### EXCERPTED PASSAGE
━━━
The initial assumptions exclude cases where LBP is infeasible, independently of the removal of the bounds on the \(\textbf{y}\) variables.

  1. 1.

    Suppose that \(\textbf{L}{\varvec{\gamma }}\ge \textbf{0}\) and \(\textbf{d}^T {\varvec{\gamma }}<0\) for some \({\varvec{\gamma }}\in R\). For any \(\textbf{x}\), \(\textbf{y}\) \(\lambda \) with \((\textbf{x},\textbf{y}) \in P\) and \(\lambda > 0\), vector \(\textbf{w}= \textbf{y}+ \lambda {\varvec{\gamma }}\) is such that \((\textbf{x},\textbf{w})\) belongs to P and value \(\textbf{d}^T \textbf{w}\) can become arbitrarily negative. Hence, HPR is unbounded. On the contrary, if \(\textbf{d}^T {\varvec{\gamma }}\ge 0\) any time that \(\textbf{L}{\varvec{\gamma }}\ge \textbf{0}\) and \(\textbf{H}{\varvec{\gamma }}\ge \textbf{0}\), this cannot happen.

  2. 2.

    Suppose that \(\textbf{f}^T {\varvec{\gamma }}< 0\) for some \({\varvec{\gamma }}\in R\). For any \(\textbf{x}\), \(\textbf{y}\), \(\lambda \) with \(\textbf{y}\in P(\textbf{x})\) and \(\lambda > 0\), vector \(\textbf{w}= \textbf{y}+ \lambda {\varvec{\gamma }}\) belongs to \(P(\textbf{x})\) as well. If so, \(\textbf{f}^T \textbf{w}\) can become arbitrarily negative and \(\text{ FOLL }(\textbf{x}) \) is unbounded for any \(\textbf{x}\) with \(P(\textbf{x}) \ne \emptyset \). As a consequence, \(Z(\textbf{x}) = \emptyset \) and LBP is infeasible in both the optimistic and the pessimistic case. If ties are broken ex ante, we are optimizing over \(\varOmega \). Assume that \(\exists {\varvec{\gamma }}\in R\) such that \(\textbf{f}^T {\varvec{\gamma }}= 0\), \(\textbf{L}{\varvec{\gamma }}\ge \textbf{0}\) and \(\textbf{d}^T {\varvec{\gamma }}<0\). Hence, for any \(\textbf{x},\textbf{y},\lambda \) such that \(\textbf{y}\in ZF(\textbf{x})\) and \(\lambda > 0\), vector \(\textbf{w}= \textbf{y}+ \lambda {\varvec{\gamma }}\) has the property that \(\textbf{w}\in ZF(\textbf{x})\) and \(\textbf{d}^T \textbf{w}\) can become arbitrarily negative. It follows that the problem of minimizing \(\textbf{d}^T \textbf{y}\) over \(Z(\textbf{x})\) is unbounded, \(Y_o(\textbf{x}) = \emptyset \) for any \(\textbf{x}\), \(\varOmega = \emptyset \) and optimistic LBP is infeasible. If neither of the two possibilities verifies, then it is easy to see that the problem admits a finite optimum. In fact, if \(\textbf{f}^T {\varvec{\gamma }}> 0\) for all \({\varvec{\gamma }}\in R\), then the follower problem cannot be unbounded and \(Z(\textbf{x})\) is always a bounded set. Since LBP cannot be unbounded and we assumed that there exists at least one \(\textbf{x}\) with \(ZF(\textbf{x}) \ne \emptyset \), then LBP admits a finite optimum.
━━━
### INSTRUCTION
Continue the excerpt on when LBP is infeasible or unbounded, starting after its last sentence.

Dataset rows
━━━
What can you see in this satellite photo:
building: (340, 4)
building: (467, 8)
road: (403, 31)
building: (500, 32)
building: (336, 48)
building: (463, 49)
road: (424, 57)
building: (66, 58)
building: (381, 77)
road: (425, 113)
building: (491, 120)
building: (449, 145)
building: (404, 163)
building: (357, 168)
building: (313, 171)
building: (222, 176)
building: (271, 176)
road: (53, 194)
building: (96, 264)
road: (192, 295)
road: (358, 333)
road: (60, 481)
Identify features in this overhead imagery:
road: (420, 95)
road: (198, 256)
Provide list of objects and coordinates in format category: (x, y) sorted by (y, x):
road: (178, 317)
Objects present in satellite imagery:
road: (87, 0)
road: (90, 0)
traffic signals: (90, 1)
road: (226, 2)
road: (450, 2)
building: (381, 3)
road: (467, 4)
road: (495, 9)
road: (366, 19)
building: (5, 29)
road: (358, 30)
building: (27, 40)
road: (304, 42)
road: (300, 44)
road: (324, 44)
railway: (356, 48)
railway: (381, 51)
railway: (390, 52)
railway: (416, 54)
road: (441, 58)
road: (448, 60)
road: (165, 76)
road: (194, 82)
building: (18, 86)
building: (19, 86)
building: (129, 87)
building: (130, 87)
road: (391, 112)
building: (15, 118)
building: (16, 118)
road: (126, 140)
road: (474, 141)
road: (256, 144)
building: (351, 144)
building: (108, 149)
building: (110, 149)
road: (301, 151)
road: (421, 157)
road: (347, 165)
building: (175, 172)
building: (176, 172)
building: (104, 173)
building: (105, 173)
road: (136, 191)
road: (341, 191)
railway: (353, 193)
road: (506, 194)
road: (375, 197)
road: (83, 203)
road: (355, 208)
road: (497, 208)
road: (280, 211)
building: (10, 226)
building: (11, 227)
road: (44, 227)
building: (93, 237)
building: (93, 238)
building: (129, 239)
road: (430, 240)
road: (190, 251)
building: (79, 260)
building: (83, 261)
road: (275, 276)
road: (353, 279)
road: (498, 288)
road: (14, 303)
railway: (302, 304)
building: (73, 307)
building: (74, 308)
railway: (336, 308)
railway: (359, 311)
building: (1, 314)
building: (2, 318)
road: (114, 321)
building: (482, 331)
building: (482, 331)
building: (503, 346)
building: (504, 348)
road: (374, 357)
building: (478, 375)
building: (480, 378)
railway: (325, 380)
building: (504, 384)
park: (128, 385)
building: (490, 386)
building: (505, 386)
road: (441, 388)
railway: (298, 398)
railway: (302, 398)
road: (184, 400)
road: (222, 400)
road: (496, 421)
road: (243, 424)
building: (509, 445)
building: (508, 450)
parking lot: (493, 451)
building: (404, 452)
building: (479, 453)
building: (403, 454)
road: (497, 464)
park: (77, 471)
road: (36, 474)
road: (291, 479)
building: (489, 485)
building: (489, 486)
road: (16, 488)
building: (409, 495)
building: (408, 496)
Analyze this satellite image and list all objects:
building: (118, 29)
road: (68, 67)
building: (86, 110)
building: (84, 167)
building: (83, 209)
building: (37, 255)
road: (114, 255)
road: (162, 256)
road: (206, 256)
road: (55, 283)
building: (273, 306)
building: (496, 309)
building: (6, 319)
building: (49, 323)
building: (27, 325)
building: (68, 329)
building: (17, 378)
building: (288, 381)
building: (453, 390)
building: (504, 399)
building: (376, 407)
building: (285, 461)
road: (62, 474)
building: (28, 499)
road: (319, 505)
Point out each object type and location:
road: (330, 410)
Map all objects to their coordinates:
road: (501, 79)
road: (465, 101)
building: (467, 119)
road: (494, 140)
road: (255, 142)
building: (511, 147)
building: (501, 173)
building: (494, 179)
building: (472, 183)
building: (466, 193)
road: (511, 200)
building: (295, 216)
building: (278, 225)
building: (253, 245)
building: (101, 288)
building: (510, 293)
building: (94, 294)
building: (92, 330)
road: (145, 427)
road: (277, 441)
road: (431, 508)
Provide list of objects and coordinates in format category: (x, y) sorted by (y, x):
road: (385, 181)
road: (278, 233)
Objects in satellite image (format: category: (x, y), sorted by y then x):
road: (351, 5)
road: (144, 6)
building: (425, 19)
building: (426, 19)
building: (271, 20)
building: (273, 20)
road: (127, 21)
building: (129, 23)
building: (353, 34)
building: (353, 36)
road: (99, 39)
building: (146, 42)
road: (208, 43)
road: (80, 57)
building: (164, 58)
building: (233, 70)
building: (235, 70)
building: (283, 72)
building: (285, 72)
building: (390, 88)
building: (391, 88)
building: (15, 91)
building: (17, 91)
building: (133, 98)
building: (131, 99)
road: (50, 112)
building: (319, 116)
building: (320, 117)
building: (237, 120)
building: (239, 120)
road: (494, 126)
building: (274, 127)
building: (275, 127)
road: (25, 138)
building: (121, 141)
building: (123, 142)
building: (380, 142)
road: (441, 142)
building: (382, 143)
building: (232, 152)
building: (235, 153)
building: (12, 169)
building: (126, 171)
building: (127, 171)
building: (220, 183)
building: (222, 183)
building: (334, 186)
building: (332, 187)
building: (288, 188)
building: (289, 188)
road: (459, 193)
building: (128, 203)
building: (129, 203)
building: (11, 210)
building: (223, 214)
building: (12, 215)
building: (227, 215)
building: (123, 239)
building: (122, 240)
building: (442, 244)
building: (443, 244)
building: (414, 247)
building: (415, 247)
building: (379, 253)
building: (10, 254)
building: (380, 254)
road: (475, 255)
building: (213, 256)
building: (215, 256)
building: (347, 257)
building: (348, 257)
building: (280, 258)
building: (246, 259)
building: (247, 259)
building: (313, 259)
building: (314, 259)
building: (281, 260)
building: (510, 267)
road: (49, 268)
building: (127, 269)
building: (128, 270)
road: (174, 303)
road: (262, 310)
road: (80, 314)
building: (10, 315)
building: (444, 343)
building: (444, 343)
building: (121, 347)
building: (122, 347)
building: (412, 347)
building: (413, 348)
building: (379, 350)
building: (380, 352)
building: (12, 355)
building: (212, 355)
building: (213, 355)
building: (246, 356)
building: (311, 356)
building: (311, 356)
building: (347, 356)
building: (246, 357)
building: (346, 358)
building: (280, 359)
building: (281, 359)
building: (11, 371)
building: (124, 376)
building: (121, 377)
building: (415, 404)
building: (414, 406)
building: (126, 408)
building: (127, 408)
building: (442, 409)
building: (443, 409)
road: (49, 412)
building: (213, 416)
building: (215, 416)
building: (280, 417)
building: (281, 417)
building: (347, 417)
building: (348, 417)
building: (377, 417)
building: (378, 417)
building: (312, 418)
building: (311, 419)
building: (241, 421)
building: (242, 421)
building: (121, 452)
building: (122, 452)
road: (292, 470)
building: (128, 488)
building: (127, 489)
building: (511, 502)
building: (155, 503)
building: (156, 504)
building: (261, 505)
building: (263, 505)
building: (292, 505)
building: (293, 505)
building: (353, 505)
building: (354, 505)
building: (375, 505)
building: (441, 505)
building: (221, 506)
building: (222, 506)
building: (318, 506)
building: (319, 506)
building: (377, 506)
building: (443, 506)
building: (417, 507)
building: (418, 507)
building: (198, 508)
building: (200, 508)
━━━
### WRITTEN RESPONSE
  3. 3.

    For the proof of optimistic LBP being infeasible when \(\exists {\varvec{\gamma }}\in R\) with \(\textbf{f}^T {\varvec{\gamma }}< 0\), see point 2. If ties are broken ex post, we are optimizing over B. It \(\textbf{f}^T {\varvec{\gamma }}> 0\) for all \({\varvec{\gamma }}\in R\), the follower problem cannot be unbounded. Since we assumed that \(ZF(\textbf{x}) \ne \emptyset \) for at least one \(\textbf{x}\), then optimistic LBP cannot be infeasible. Assume that \(\textbf{f}^T {\varvec{\gamma }}\ge 0\) for all \({\varvec{\gamma }}\in R\) and that \(\exists {\varvec{\gamma }}\in R\) such that \(\textbf{f}^T {\varvec{\gamma }}= 0\), \(\textbf{L}{\varvec{\gamma }}\ge \textbf{0}\) and \(\textbf{d}^T {\varvec{\gamma }}<0\). Hence, for any \(\textbf{x},\textbf{y},\lambda \) such that \(\textbf{y}\in ZF(\textbf{x})\) and \(\lambda > 0\), vector \(\textbf{w}= \textbf{y}+ \lambda {\varvec{\gamma }}\) has the property that \(\textbf{w}\in ZF(\textbf{x})\), \((\textbf{x},\textbf{y}) \in B\) and \(\textbf{d}^T \textbf{w}\) can become arbitrarily negative. It follow that optimistic LBP is unbounded. If \(\textbf{f}^T {\varvec{\gamma }}> 0\) for all \({\varvec{\gamma }}\in R\) and \(\textbf{f}^T {\varvec{\gamma }}\ne 0\) for all \({\varvec{\gamma }}\in R\) such that \(\textbf{L}{\varvec{\gamma }}\ge \textbf{0}\) and \(\textbf{d}^T {\varvec{\gamma }}<0\), then \(\textbf{w}\) does not belong to \(ZF(\textbf{x})\) for any \(\lambda \) and the problem cannot be unbounded.

  4. 4.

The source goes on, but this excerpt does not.